I was working this new theory about the Mealybug when the limo showed up, an enormous black Mercedes SUV. I heard the back door unlatch and I climbed inside. No one was driving. The car crossed over South Beach to the mainland and drove near Camp Biscayne. The tall buildings drifted away and the landscape got tropical.

So, why Vegas? Because Vegas was discreet and he was hiding there, but he got found out. Why Miami? Because Miami is a wide-open gateway to the Caribbean and Central America. His pursuers are at his heels. He’s searching the planet for fresh nooks and crannies.

The limo slowed and pulled up to the gate of a historically-protected property from the first Miami real-estate boom. A handsome compound with tall palms behind high pink stucco walls with broken glass on top. Brass plaques at the gate with the names of offshored shell companies.
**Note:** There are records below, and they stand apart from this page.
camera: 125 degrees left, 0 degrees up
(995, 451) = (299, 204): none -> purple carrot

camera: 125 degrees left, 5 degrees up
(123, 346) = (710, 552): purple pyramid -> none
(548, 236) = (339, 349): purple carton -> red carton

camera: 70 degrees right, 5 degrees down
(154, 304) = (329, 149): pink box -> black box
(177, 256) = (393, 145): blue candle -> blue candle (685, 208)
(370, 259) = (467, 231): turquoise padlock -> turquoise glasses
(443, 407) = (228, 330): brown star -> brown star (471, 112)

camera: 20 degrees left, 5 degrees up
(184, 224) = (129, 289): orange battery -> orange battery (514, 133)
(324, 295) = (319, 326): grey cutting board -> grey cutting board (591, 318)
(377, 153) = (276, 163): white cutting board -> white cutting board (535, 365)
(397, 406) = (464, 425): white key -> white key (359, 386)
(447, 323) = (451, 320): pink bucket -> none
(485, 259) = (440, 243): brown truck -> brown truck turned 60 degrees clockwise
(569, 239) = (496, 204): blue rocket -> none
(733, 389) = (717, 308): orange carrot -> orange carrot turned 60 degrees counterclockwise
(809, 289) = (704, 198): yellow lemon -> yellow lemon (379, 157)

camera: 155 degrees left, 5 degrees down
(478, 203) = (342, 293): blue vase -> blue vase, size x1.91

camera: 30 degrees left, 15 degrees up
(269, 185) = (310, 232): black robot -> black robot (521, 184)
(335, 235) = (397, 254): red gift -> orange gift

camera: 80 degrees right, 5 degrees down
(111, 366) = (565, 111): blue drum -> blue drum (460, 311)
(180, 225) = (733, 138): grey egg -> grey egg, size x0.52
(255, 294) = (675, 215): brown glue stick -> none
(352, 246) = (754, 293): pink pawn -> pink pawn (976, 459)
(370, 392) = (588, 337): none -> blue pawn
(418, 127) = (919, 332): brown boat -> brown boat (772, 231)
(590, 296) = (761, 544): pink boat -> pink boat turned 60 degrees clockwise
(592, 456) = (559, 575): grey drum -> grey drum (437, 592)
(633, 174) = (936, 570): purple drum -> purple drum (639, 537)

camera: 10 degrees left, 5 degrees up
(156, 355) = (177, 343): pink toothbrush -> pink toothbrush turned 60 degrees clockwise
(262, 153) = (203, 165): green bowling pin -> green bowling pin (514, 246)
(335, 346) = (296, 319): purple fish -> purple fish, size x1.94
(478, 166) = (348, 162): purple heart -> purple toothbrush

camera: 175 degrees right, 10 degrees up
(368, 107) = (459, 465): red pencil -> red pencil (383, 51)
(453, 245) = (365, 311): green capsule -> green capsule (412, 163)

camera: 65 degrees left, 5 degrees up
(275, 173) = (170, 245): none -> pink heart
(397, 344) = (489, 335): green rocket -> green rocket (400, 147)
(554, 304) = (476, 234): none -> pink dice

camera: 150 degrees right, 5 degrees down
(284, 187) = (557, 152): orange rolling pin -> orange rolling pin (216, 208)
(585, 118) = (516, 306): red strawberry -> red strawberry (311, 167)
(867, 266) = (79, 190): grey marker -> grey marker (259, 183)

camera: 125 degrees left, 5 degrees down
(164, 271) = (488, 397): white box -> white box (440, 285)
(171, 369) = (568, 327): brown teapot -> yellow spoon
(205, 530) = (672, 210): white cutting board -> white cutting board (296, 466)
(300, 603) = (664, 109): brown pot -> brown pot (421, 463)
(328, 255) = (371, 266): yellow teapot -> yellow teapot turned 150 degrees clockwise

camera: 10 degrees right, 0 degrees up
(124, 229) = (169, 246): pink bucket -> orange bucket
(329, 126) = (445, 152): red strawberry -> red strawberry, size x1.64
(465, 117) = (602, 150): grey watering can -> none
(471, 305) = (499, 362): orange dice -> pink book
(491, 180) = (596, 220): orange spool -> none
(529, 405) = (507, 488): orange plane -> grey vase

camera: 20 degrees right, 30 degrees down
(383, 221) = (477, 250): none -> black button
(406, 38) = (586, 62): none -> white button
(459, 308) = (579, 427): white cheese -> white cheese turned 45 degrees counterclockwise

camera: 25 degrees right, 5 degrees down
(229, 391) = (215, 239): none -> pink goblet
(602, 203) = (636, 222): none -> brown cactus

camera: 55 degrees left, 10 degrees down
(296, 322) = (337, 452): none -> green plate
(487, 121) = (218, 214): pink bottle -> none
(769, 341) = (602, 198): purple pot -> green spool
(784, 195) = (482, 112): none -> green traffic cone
I was afraid of that mansion—but also, I wanted to own it. Quiet billionaire property. Servants and attendants. You could send goons to attack the U.S. Senate from a place like that and nobody would dare to arrest you. “Personal self-sovereignty.” “Private Protection Service Strategies.”

I was hustling a double-crossing billionaire who was terrified of the North Koreans. But I’d already saved his life once. “Be fearful when others are greedy, be greedy when others are fearful”—that’s what Warren Buffett says. The Mealybug was fearful. Maybe I could be the greedy winner, for once.

One fast smash-and-grab raid, in Caribbean pirate-style. “Lieutenant Colonel Wayne Osborne of the Delta Force” grabs the keys to the gold-bug castle. Wayne Osborne shuts down his websites and email, he “pulls the rug,” and there’s nobody there anymore. Then me and Jacqui are Mr. and Mrs. Michael J. Luftschager. Not just a happy couple with the white picket fence, we’re oligarchs in a palace. Our kids are born rich.

The silent gates swung open. The car rolled toward a 1920s era mansion, pastel stucco with mullioned windows. By modern mega-mansion standards, it was cute and little-girlish even, like the lair of a silent-film actress. Madame had spent decades grooming her date palms, orchids, croquet ground, fountains, koi pond, magnolias, and mangoes. A lovely old garden, but all of these plants looked kinda peaked, like they were somehow drained.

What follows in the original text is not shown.